Coenzyme Q10 (CoQ10) is a coenzyme
present in most cell bodies of animals and is located primarily in the
mitochondria. Ubiquinol is a derivative of CoQ10 that is fully reduced and
saturated with extra electrons to assist in bodily absorbance (R). Because humans can
synthesize ubiquinol, it is not classed as a vitamin.[3]

Purpose:

CoQ10 and ubiquinol are key
components in the electron transport chain, facilitating the production of ATP
in redox reactions(R).

Why Supplement?

From Mayo Clinic

 

  • Levels of CoQ10 in
    your body decrease as you age. CoQ10 levels have also been found to be lower in
    people with certain conditions, such as heart disease.
  • CoQ10 is found in
    meat, fish and whole grains.

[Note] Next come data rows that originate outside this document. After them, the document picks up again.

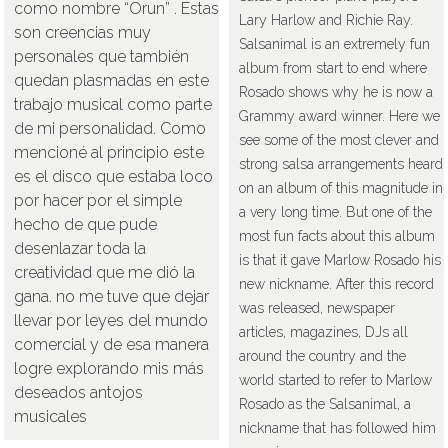
como nombre “Orun” . Éstas
Lary Harlow and Richie Ray.
son creencias muy
Salsanimal is an extremely fun
personales que también
album from start to end where
quedan plasmadas en este
Rosado shows why he is now a
trabajo musical como parte
Grammy award winner. Here we
de mi personalidad. Como
see some of the most clever and
mencioné al principio este
strong salsa arrangements heard
es el disco que estaba loco
on an album of this magnitude in
por hacer por el simple
a very long time. But one of the
hecho de que pude
most fun facts about this album
desenlazar toda la
is that it gave Marlow Rosado his
creatividad que me dió la
new nickname. After this record
gana. no me tuve que dejar
was released, newspaper
llevar por leyes del mundo
articles, magazines, DJs all
comercial y de esa manera
around the country and the
logre explorando mis más
world started to refer to Marlow
deseados antojos
Rosado as the Salsanimal, a
musicales
nickname that has followed him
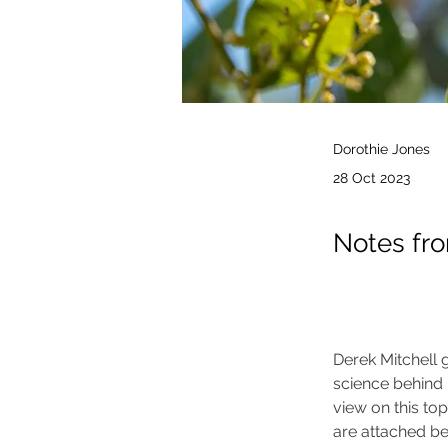
Dorothie Jones
28 Oct 2023
Notes fr
Derek Mitchell g
science behind k
view on this top
are attached be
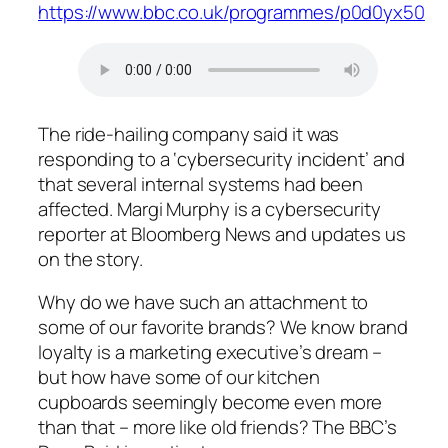
https://www.bbc.co.uk/programmes/p0d0yx50
The ride-hailing company said it was
responding to a ‘cybersecurity incident’ and
that several internal systems had been
affected. Margi Murphy is a cybersecurity
reporter at Bloomberg News and updates us
on the story.
Why do we have such an attachment to
some of our favorite brands? We know brand
loyalty is a marketing executive’s dream –
but how have some of our kitchen
cupboards seemingly become even more
than that – more like old friends? The BBC’s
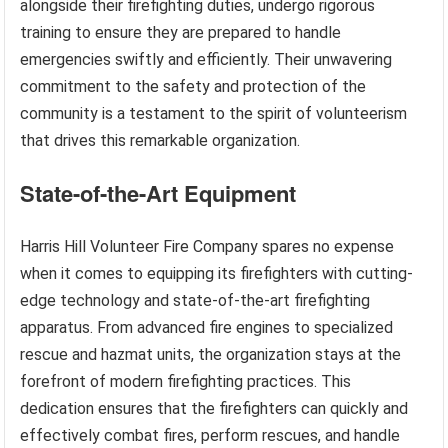
alongside their firefighting duties, undergo rigorous
training to ensure they are prepared to handle
emergencies swiftly and efficiently. Their unwavering
commitment to the safety and protection of the
community is a testament to the spirit of volunteerism
that drives this remarkable organization.
State-of-the-Art Equipment
Harris Hill Volunteer Fire Company spares no expense
when it comes to equipping its firefighters with cutting-
edge technology and state-of-the-art firefighting
apparatus. From advanced fire engines to specialized
rescue and hazmat units, the organization stays at the
forefront of modern firefighting practices. This
dedication ensures that the firefighters can quickly and
effectively combat fires, perform rescues, and handle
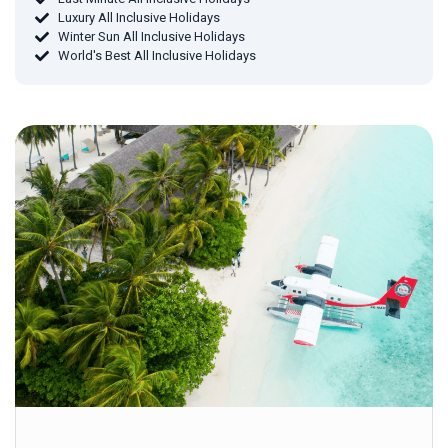
Luxury All Inclusive Holidays
Winter Sun All Inclusive Holidays
World's Best All Inclusive Holidays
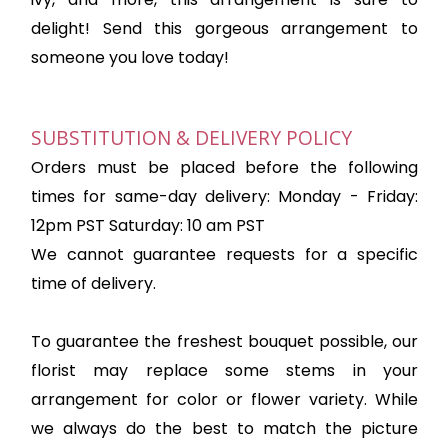
delight! Send this gorgeous arrangement to
someone you love today!
SUBSTITUTION & DELIVERY POLICY
Orders must be placed before the following
times for same-day delivery: Monday - Friday:
12pm PST Saturday: 10 am PST
We cannot guarantee requests for a specific
time of delivery.
To guarantee the freshest bouquet possible, our
florist may replace some stems in your
arrangement for color or flower variety. While
we always do the best to match the picture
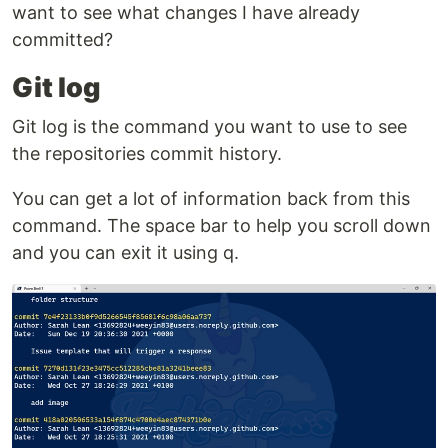
want to see what changes I have already
committed?
Git log
Git log is the command you want to use to see
the repositories commit history.
You can get a lot of information back from this
command. The space bar to help you scroll down
and you can exit it using q.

The amount of CoQ10 found in these dietary
    sources, however, isn’t enough to significantly increase CoQ10 levels in your
    body

From SelfHacked:

 

  • Increases antioxidant
    capacity
  • Reduces oxidative
    stress before exercise and increases endothelial cell function, cell energy,
    and muscle recovery post-exercise.  (The
    Mayo Clinic notes that research in this area has produced mixed results)
  • In men, increases
    sperm count and motility

From WebMD:

 

From Ubiquinol.org

 

  • Promotes optimal heart
    health
  • Supports natural
    cellular energy production
  • Replenishes Ubiquinol
    levels depleted by aging, certain health conditions, and/or
    cholesterol-lowering medicines
  • Is more bioactive than
    Conventional CoQ10 (ubiquinone)

Dosage:

From
ConsumerLab:

 

  • Among the 44 products
    tested by ConsumerLab, the suggested daily serving size ranged from 30 mg to
    400 mg.

From
ClinicalTrials.Gov:

 

  • In a 2017 clinical
    trial, daily dosages of 600mg led to side effects vs placebo.

From SelfHacked:

 

  • Ubiquinol doses vary
    based on the type of medication taken and the reason for taking it.
  • In order to maintain
    healthy blood levels, consumers should take approximately 25-50 mg per day.
  • If consumers are
    looking to improve brain function, 150-200 mg should be taken per day.
  • When purchasing Coenzyme
    Q10 or ubiquinol for supplementation, the two ingredients needed for successful
    absorption are either BioQ10 or Ubiquinol, both in a soft gel capsule. They are
    sold as either 100 mg capsules or 300 mg capsules.

Side Effects / Adverse Events:

Side
effects are possible, especially if the patient is allergic to the supplement
ubiquinol.

 

  •    Upset Stomach
  •    Diarrhea
  •    Nausea
  •    Loss of appetite
  •    Mild insomnia
  •    Rash

Potential interactions:

Before using this product,
tell your doctor or pharmacist of all prescription and nonprescription medications you may use, especially of: drugs for high blood
pressure
, “blood thinners” (e.g., warfarin), drugs for diabetes, drugs for high cholesterol (e.g., atorvastatin, lovastatin).

CoQ10 might make
anti-coagulants (blood-thinning drugs), such as warfarin (Coumadin, Jantoven),
less effective. This could increase the risk of a blood clot.